Il Coro Paganella e quei concerti dove canta anche il pubblico
Tre serate nelle quali tutta la platea è invitata a intonare famose canzoni della tradizione popolare. Una invenzione «furba»? No, l’esito di un lungo lavoro di ricerca filologica ed etnomusicale
TRENTO. E’ una vera rivoluzione copernicana: un concerto corale (di tradizione popolare), nel quale il pubblico è invitato a cantare con i coristi. E non è una trovata pubblicitaria, ma il frutto di un lavoro di ricerca e apprendimento, che culmina con tre date del Coro Paganella della valle dei Laghi.
Gli appuntamenti sono giovedì 26 a Trento alle 19.30 quando si canta con il coro di fronte alla Bookique di San Martino, e alle 21 ci si sposta al parco Predara, sopra la Bookique, per il concerto con luci del light designer Mariano Detassis. Qui il coro dialoga con Giovanni Battaglino, cantante e studioso di musica occitana
Il giorno dopo (venerdì 27) stessa cosa a Terlago con seminario in piazza del Torchio, ma lo spettacolo è nel Parco Cesarini Sforza.
E ancora il 3 settembre alle stesse ore a Lavis all’anfiteatro del Parco Urbano.
L’idea è stata elaborata dalla presidente del Coro, Franca Marchesin, e dal direttore, Claudio Vadagnini.
Marchesin, di cosa si tratta?
E’ il frutto di un lavoro di ricerca filologica: abbiamo iniziato chiedendoci come venivano cantati i canti della tradizione popolare e come il modo di cantarli si sia evoluto nel tempo. Dal canto a voce unica iniziale, al canto a doppia voce con le variazioni, fino alle armonizzazioni per coro che conosciamo oggi, e che fra l’altro sono sempre molto apprezzate soprattutto in area tedesca.

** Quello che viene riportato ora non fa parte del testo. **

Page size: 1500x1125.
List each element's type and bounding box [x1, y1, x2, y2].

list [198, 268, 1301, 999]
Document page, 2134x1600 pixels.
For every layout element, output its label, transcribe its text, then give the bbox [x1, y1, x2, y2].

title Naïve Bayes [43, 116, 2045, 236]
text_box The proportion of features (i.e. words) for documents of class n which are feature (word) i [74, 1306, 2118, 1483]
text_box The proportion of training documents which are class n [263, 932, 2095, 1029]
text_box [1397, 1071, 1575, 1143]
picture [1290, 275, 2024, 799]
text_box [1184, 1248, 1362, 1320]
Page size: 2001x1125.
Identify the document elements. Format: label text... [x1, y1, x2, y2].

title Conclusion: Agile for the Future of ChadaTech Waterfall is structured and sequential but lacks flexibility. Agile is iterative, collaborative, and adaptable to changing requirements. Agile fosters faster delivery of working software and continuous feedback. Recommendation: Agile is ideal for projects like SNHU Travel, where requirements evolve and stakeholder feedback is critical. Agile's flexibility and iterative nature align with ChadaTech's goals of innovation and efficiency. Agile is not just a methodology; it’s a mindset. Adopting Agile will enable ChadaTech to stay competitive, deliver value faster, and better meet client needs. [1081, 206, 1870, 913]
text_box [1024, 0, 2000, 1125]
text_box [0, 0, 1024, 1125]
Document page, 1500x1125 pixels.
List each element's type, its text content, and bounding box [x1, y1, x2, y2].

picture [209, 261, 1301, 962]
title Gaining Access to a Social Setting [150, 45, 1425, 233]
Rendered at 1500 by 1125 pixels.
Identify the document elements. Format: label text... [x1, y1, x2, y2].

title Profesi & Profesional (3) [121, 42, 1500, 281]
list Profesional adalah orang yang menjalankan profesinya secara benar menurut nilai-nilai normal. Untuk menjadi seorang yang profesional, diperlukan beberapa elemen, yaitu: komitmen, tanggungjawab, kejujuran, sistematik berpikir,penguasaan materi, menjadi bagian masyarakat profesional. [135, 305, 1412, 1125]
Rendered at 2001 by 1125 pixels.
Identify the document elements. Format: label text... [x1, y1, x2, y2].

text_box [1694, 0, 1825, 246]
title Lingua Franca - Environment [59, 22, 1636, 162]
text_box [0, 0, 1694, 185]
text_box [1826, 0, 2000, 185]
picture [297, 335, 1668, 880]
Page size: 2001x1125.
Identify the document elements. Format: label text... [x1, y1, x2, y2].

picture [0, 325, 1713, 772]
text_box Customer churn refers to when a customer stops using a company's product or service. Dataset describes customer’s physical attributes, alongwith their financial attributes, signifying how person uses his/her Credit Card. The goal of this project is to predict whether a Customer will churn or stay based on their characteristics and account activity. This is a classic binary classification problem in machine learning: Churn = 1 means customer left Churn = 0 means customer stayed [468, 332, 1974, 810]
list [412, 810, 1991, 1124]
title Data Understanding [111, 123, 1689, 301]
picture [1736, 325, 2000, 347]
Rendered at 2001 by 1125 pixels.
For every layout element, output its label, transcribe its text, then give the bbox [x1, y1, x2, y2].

Il canto popolare ha svolto sin dalle sue origini un ruolo di coesione e comunicazione all’interno delle comunità. Nel passato i testi hanno veicolato idee e valori che, condivisi, realizzavano quell’adesione ai costumi e agli usi che stavano alla base dell’organizzazione sociale e vita civile. La ritualità che ad esso si associava nelle varie situazioni svolgeva un’azione identitaria e alimentava il senso di appartenenza comunitaria. Ai nostri giorni, la capacità di comunicazione e di condivisione di significati e valori affidati ai testi è venuta meno perché sono profondamente mutate le condizioni sociali e culturali. Non è venuta meno, però, la forte capacità emozionale delle musiche e delle armonie e rimane innegabile lo spessore musicale del canto popolare e di montagna nel suo interessante percorso di evoluzione nel tempo sia nella vocalità che nelle musicalità.
Come si è svolto questo lavoro?
Grazie ad un finanziamento sul “Bando Memoria” della Fondazione Caritro abbiamo potuto avvalerci della consulenza di due maestre, etnomusicologhe della scuola di Renato Morelli: Giulia Prete ed Elida Bellona (della formazione D’Altro Canto Duo). Con loro i coristi del Paganella hanno scelto alcuni brani tradizionali, ed hanno approfondito il modo in cui venivano e vengono cantati. Questo è servito ad acquisire consapevolezza sul loro valore, anche di trasmissione della tradizione, e dei valori sociali. Questo ultimo aspetto è oggi completamente cancellato, ma è forte la valenza artistica di questi brani.
E i concerti “partecipati”?
Si tratta dell’esito della ricerca: ora i coristi proveranno a fare lo stesso percorso con il pubblico. Alla gente vengono distribuiti dei fogli con i testi dei brani scelti, ovviamente brani noti e conosciuti da tutti. Poi si prova a cantarli insieme, partendo appunto dalla forma più semplice dell’unica voce, e poi avanti. Tutto questo aiuterà a riscoprire cosa c’era, cosa c’è, e cosa è rimasto del canto popolare.
Non solo coro, però…
Il percorso si conclude con un concerto vero e proprio, nel quale ospiteremo anche Giovanni Battaglino, musicista ed esperto di canti occitani: il Coro Paganella dialogherà così con la musica occitana sui temi delle canzoni, ovvero amore, lavoro e guerra. Guerra che per gli Occitani vuol dire Settecento, mentre per noi vuol dire Novecento. Il tutto, sempre, nell’ottica del recupero e della consapevolezza delle modalità esecutive.